New exchange student enjoys school enthusiasm

Foreigner explores United States, adjusts to American education system transition


Sarah Luna

Maelle Baffert works on problems with a partner in Algebra 2 class.

Maheen Anjum, Features Editor

In France, teachers go to their students’ classes instead of kids rotating between rooms across campus between every period.

So when the bell rang for the first time, Maelle Baffert, an exchange student from France, was forced to get used to the typical American class change schedule routine.

“Life here in America is so different from home,” Baffert said.

Being a new student in another country can be a difficult transition.

Baffert, who is 16 years old, said she is here in the United States to explore and develop a good understanding of English.

Baffert came to the United States just a week before school started. Born and raised near Lyon, France, she decided to become an exchange student. Baffert lived in France her whole life and now she wants to have the time of her life in the United States.
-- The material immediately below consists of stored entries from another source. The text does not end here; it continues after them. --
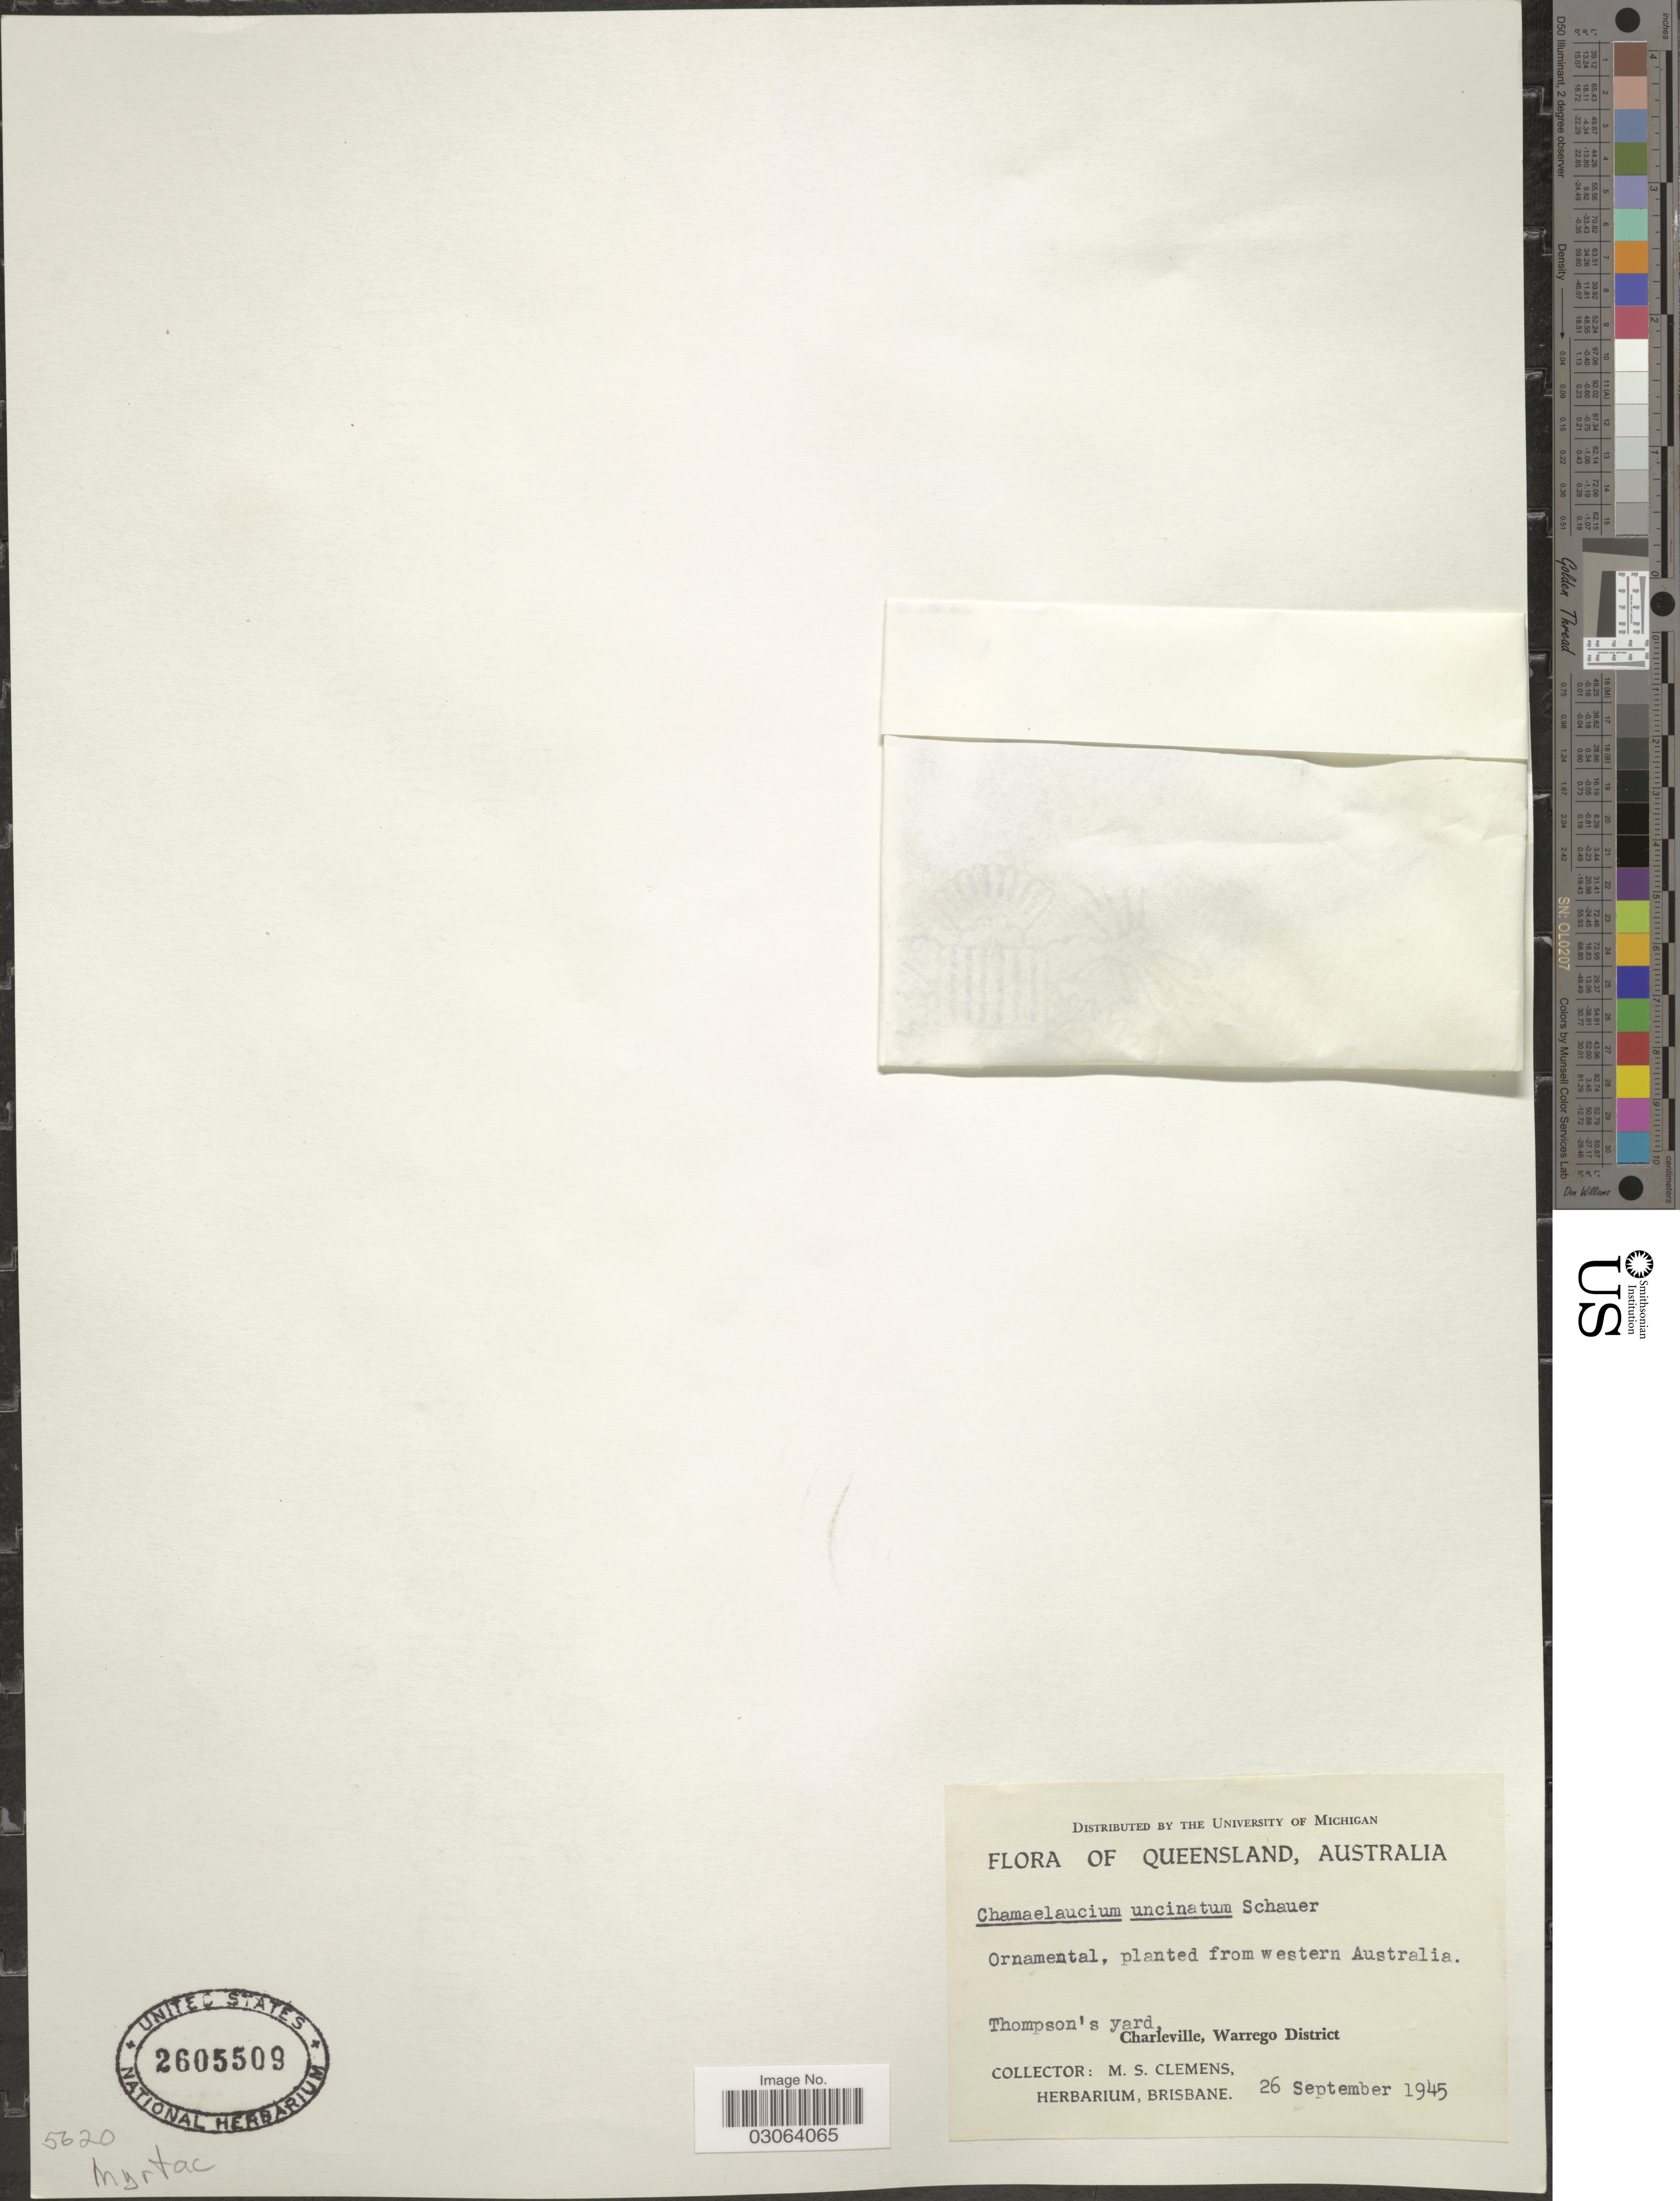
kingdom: Plantae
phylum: Tracheophyta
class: Magnoliopsida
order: Myrtales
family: Myrtaceae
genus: Chamelaucium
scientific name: Chamelaucium uncinatum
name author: Schauer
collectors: M. S. Clemens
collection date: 1945-09-26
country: Australia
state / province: Queensland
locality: Ornamental, planted from western Australia, Thompson's yard, Charleville, Warrego District.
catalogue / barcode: US 2605509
“My parents didn’t want me to go away but I wanted to experience something new and to start my adventure,” Baffert said. “I filled out an application to become an exchange student.”

She was raised with a different schooling system where the teachers would switch classes instead of students. Another difficult task that she was forced to get used to was not getting two weeks off of school every two months. In France, students go to all 8 classes everyday. Also the school is divided so that the only time to see students that aren’t in their own grade level is during lunch.

“I was so lost for the first few weeks of school, finding classes and not knowing how much time you have left to get to the other side of the school,” Baffert said. “It would be so much easier if teachers switched classes instead of students.”

Despite the French culture Baffert left behind, she is already trying out new things and adapting American culture and traditions. She joined the school’s golf team and is very excited to play and compete with others.

“I really like golf,” she said. “It’s very relaxing.”

In France, Baffert hasn’t experienced much school spirit because they don’t have school sports teams.

“If you want to do a sport you’ll have to do them outside of school,” Baffert said.

She said she enjoys pep rallies and football games as well as the educational opportunities in the United States. She said she would consider living here if she has the opportunity in doing so.

“In the future after my graduation, I plan on living here in America because I love how life is here and how people are super friendly and independent,” Baffert said.